Since 1970, Way-Har Farms in Bernville has been bringing classic and comforting ice cream flavors to Berks County, with the cows happily grazing just right down the road for the milking.
The Lesher family began their operation in 1952. Today, the storefront sits within Jefferson Township limits, while the farmland behind it is tucked into Upper Tulpehocken Township. A total of 305 acres span the farm.
'There were no grocery stores or convenience stores back then,' Lolly Lesher said, about the early days at the farm when the shop stood as the main milk supplier of those around the area.
Selling mainly to families back then, the Lesher family has transitioned more into selling to places like restaurants and nursing homes today but still has plenty of families coming in for milk to stock away in their refrigerators at home.
For decades, the Leshers sent their milk and flavor recipes to an ice cream manufacturer in Reading, but four years ago, they suddenly heard the news that the business was closing.
Lolly, who is today in charge of making the farm's ice cream, connected with Danny Longacre of Longacre's Modern Dairy in Bally, to learn how to make the sweet treat on her own land following the closing of the Reading manufacturer's business.
Some of the more popularly sought after flavors of ice cream Lesher makes are chocolate almond cluster, strawberry cheesecake, caramel pecan, and black raspberry.
And Lesher keeps it as natural and fresh as possible, which she said is why she believes the ice cream is so well enjoyed by those who visit.
Not resorting to imitation ingredients when real ones are available, Lesher mixes two quarts of crushed raspberries into the recipe for her black raspberry ice cream.
Some flavors she's kept on the board throughout the years-old-time ones that stand out as a nostalgic reminder of days gone by-are teaberry, maple walnut and Bing cherry.
Today, Way-Har Farms offers about 60 different flavors of ice cream, with usually about 30 on the board at any given time. In the beginning, 25 flavors were a part of the lineup.
But all of these summer-swept sweets available one crunchy cone at a time wouldn't be up for grabs without the cows, who offer their milk daily.
Milking is done every nine-and-a-half hours; processing is handled every Monday and Thursday, with 2,500 gallons produced per day.

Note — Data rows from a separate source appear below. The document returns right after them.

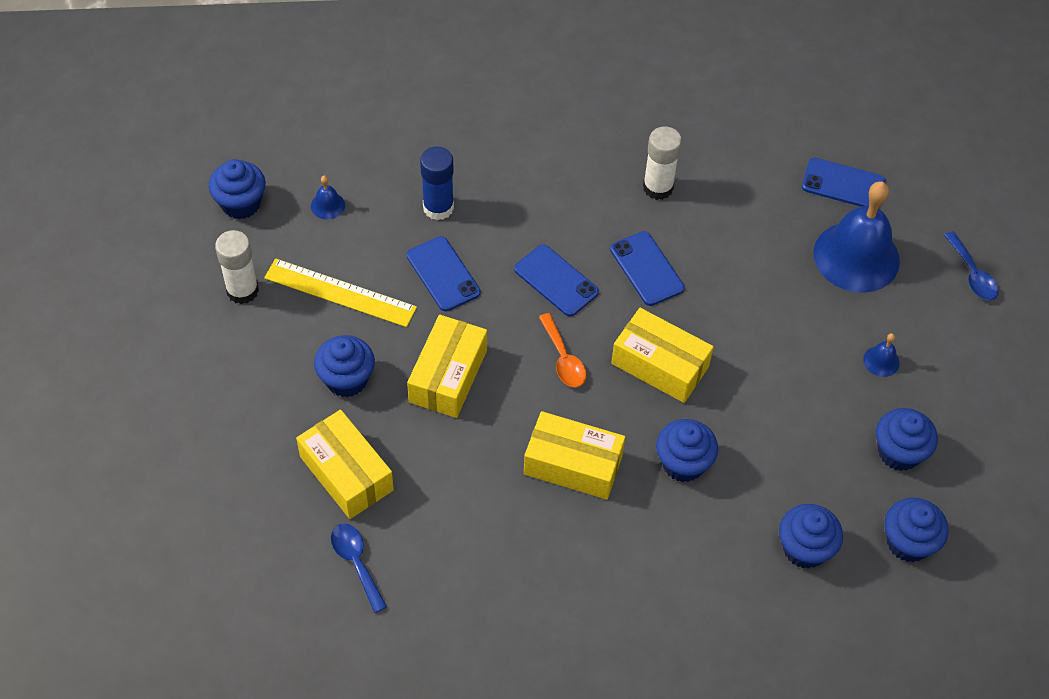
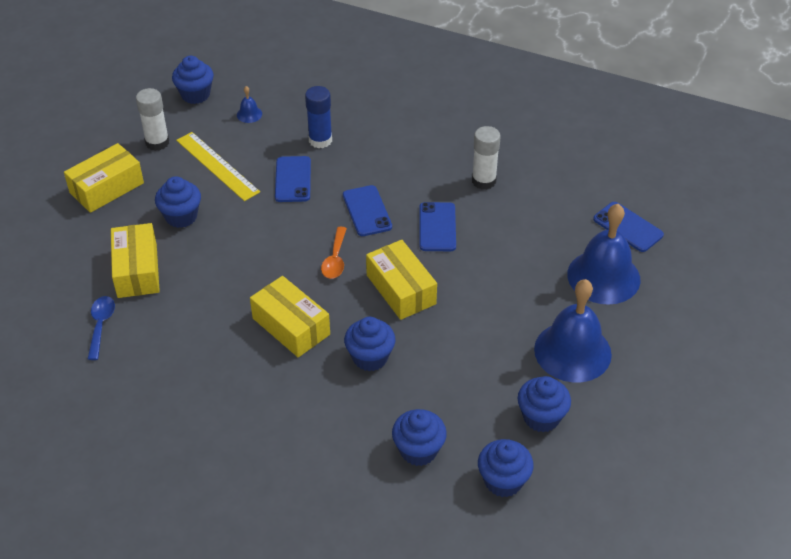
camera: 30 degrees right, 10 degrees down
(448, 376) = (248, 240): yellow box -> yellow box (106, 188)
(881, 361) = (572, 351): blue bell -> blue bell, size x2.48
(972, 274) = (690, 322): blue spoon -> none

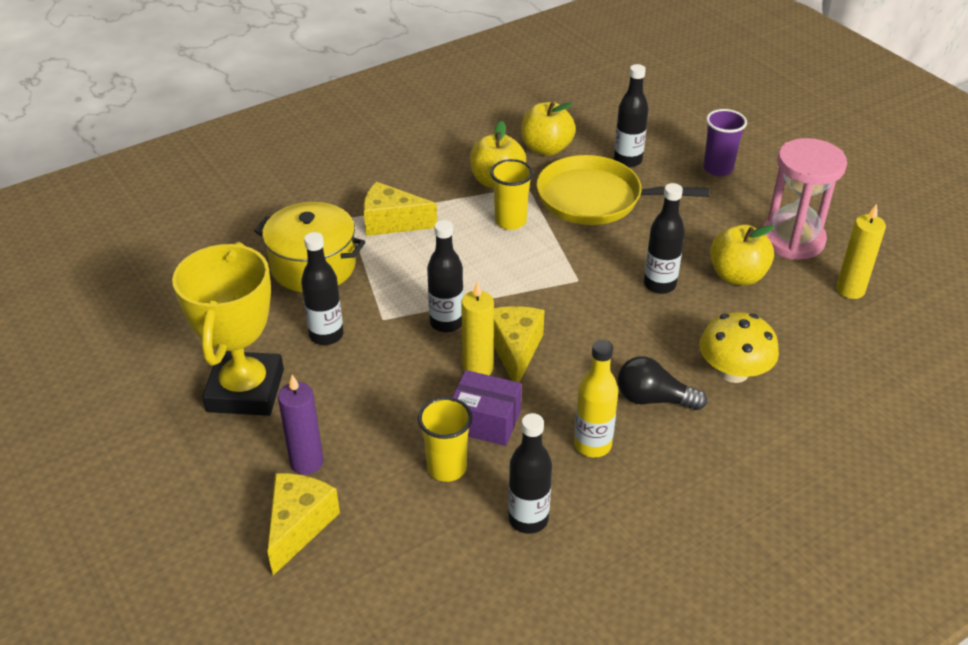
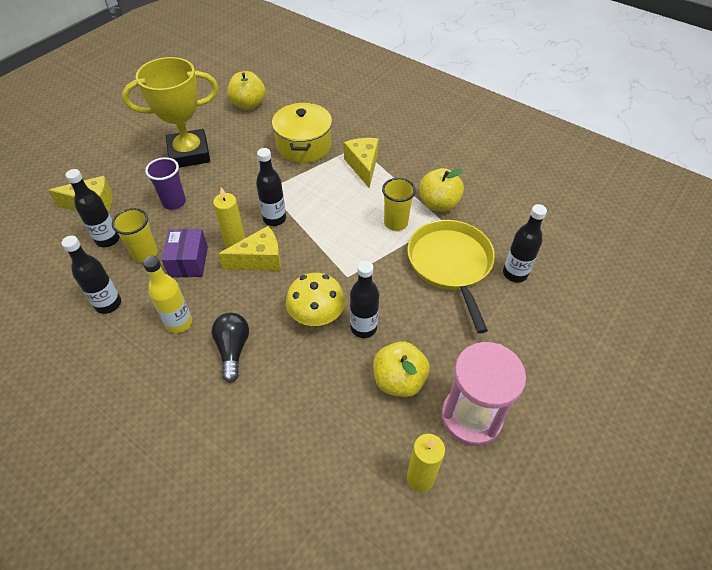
camera: 70 degrees right, 10 degrees up
(307, 462) = (139, 194): purple candle -> none
(326, 335) = (244, 170): black bottle -> black bottle (108, 239)
(546, 148) = (497, 221): yellow apple -> yellow apple (248, 104)
(718, 169) = (544, 340): purple cup -> purple cup (174, 202)
(733, 372) = (278, 397): yellow mushroom -> yellow mushroom (316, 315)

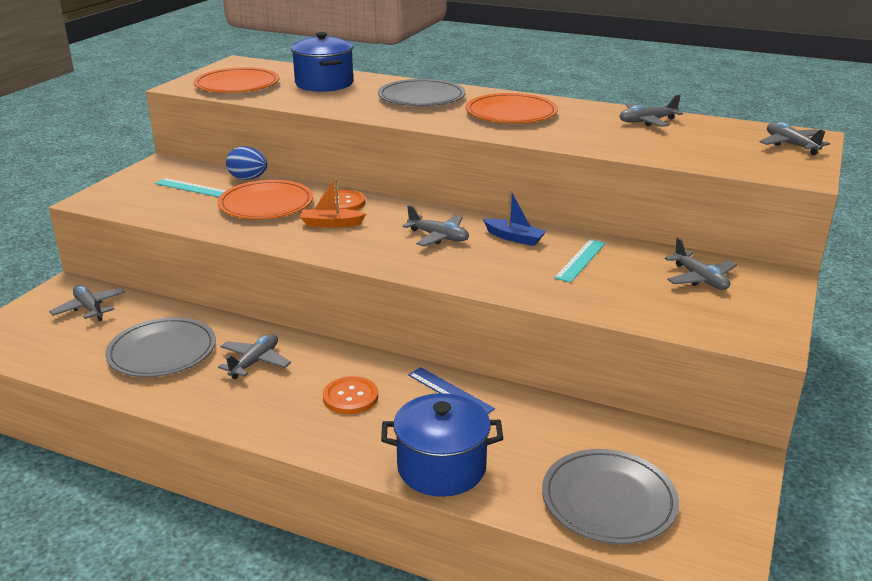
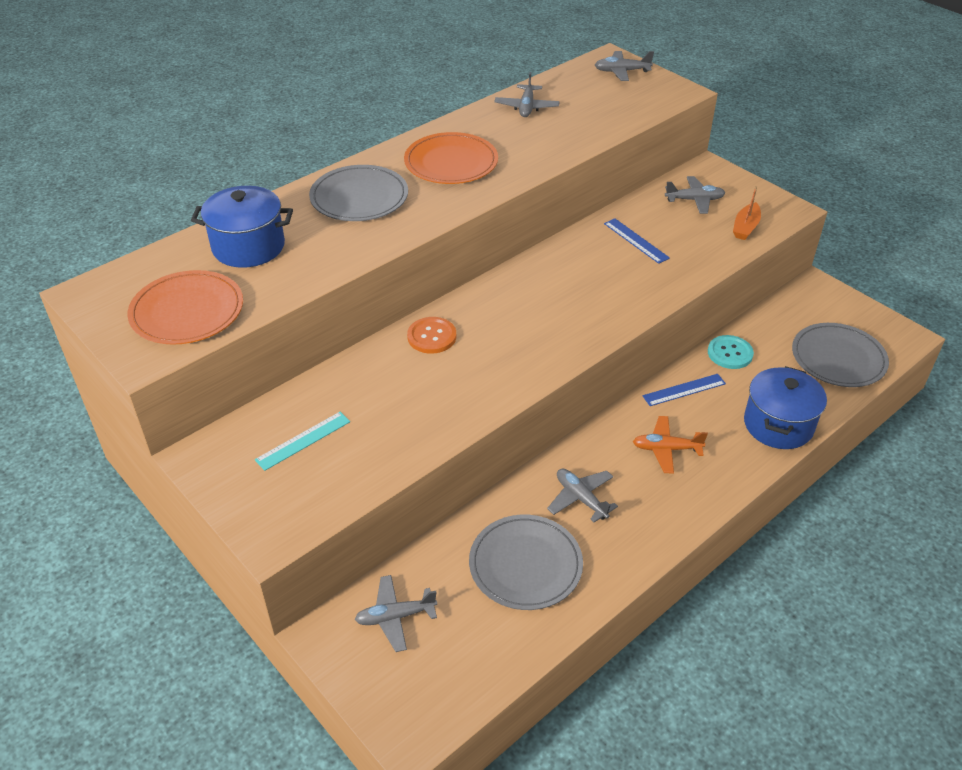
camera: 65 degrees left, 15 degrees up
(248, 179) = (312, 390): blue egg -> none
(266, 204) = (395, 390): orange plate -> none
(331, 224) = (477, 356): orange boat -> orange boat (745, 227)
(350, 397) = (666, 449): orange button -> orange plane
(438, 237) = (548, 299): grey plane -> none
(514, 238) = (576, 259): blue boat -> none
(538, 411) = (730, 353): none -> turquoise button
(580, 260) = (636, 240): turquoise ruler -> blue ruler

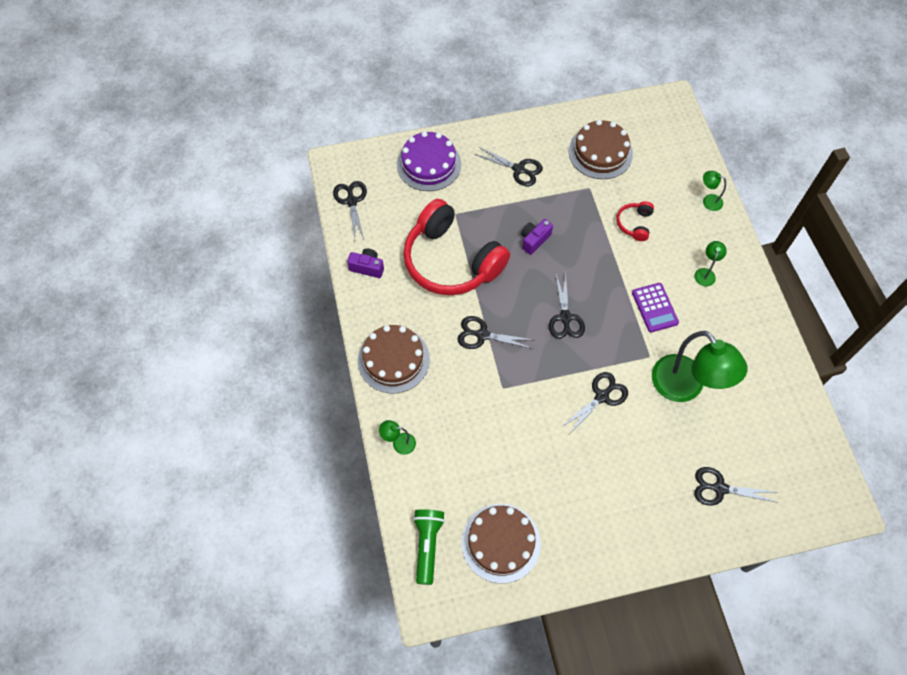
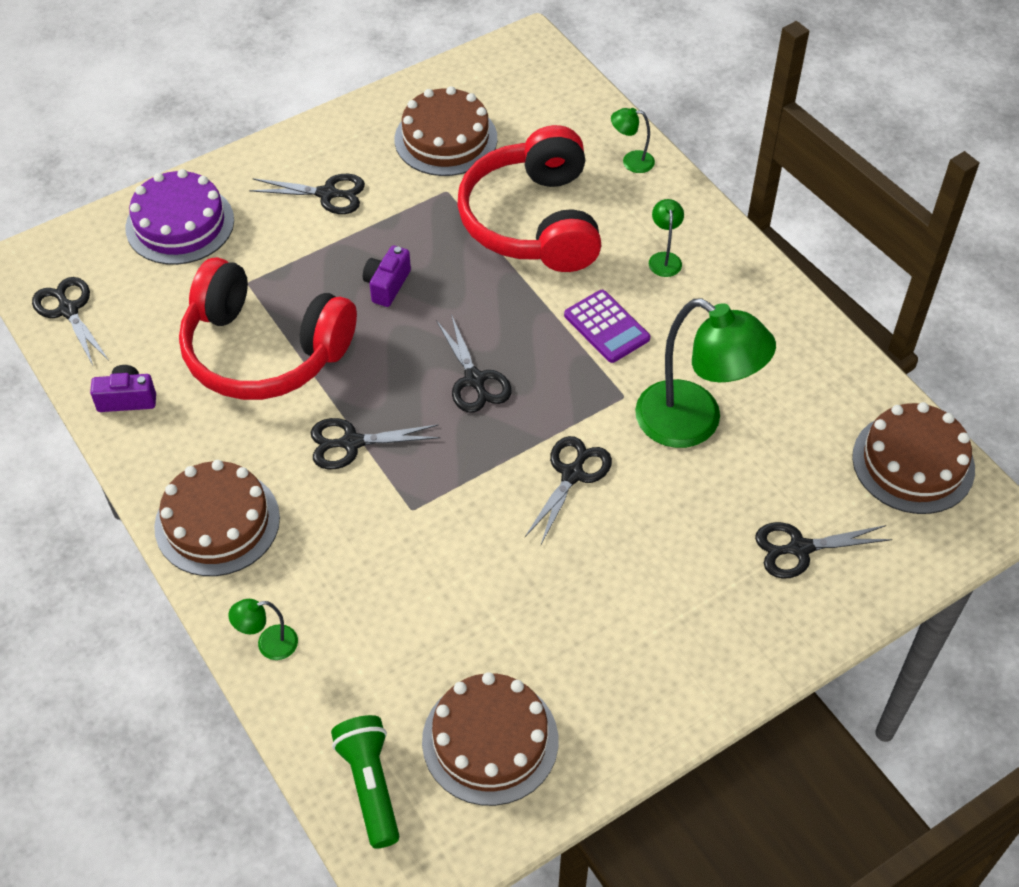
camera: 20 degrees left, 10 degrees down
(634, 224) = (533, 221): red headphones -> red headphones, size x2.38
(810, 457) = (913, 463): none -> brown cake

'William's real love is the farm, but he can fill in for me if I need him to,' Lesher said about her husband's pivotal role at Way-Harm Farms.
Chocolate marshmallow is her own favorite flavor, while her husband's is peach.
Playfully calling the cow lineup the United Nations on the farm, Lesher noted that the farm has Holstein, Jersey, Brown Swiss, Milking Shorthorn and Ayrshire cows, with rotational grazing efforts employed.
'They love to graze,' Lesher said about the herd kindly supplying the milk for the family's farm-fresh ice cream.
With about 17 calves on the farm right now, Maxine is one Lesher gravitates to most; the calf is tiny and has a personality all her own.
Lesher is usually in charge of feeding the calves in the morning, enjoying the gift of early hours spent around young farm animals.